My notes indicated that we had called 38 coyotes in by the end of our third afternoon, as the wind sharpened and snow sifted across the landscape. We walked to a deep, deer-filled coulee slicing through wheat fields and tucked into a fence line at the top of the draw. The minute we fired up the female invitation call, a coyote popped out of the brush 800 yards away, sat on a snowy ledge and casually looked our way. No matter how we amped the volume or changed the cadence of our call, the coyote wouldn’t unlock.
Then we changed to a male challenge howl, and the coyote jumped up and started running toward us. It was as though we had lit its fuse, but that wasn’t all. Four other coyotes poured out of the willows and joined the first.

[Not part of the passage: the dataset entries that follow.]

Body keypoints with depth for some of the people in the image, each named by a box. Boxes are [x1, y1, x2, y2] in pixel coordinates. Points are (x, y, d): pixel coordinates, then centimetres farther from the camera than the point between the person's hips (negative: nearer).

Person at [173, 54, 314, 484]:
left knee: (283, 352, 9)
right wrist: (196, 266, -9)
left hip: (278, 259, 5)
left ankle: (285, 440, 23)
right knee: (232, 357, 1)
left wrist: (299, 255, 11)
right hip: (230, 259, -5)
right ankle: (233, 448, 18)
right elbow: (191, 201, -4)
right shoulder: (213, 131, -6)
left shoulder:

I don’t get rattled too often, but suddenly I felt like prey myself, watching the predators home in on our location, spread out like a military formation, and close in. They were totally keyed in on the call. When we stopped playing the howl, the coyotes stopped and sat down. We turned it back on and they resumed their approach. At about 300 yards the coyotes changed strategies and turned downwind, trying to flank us so they could cut our scent. Any minute they would turn into the wind, smell us and the game would be over.
They disappeared over a rise and Jason jumped up and ran to a high spot. When the pack appeared they’d be well within range. I stayed in the fencerow, trying to unfreeze my eyelashes. A shot cracked through the gale. Then another. Then two more before Jason returned to the stand, the downcast look on his face explaining everything.
But I didn’t care. We had talked an entire pack of predators nearly into our laps using their own language. We had seen the light in their eyes as we provoked some deep canine need to join the pack, to fight a rival, to tend a pup. Besides, the approaching darkness meant I could leave the frozen tundra, thaw my feet and warm my fingers. And haunt Jason about his marksmanship.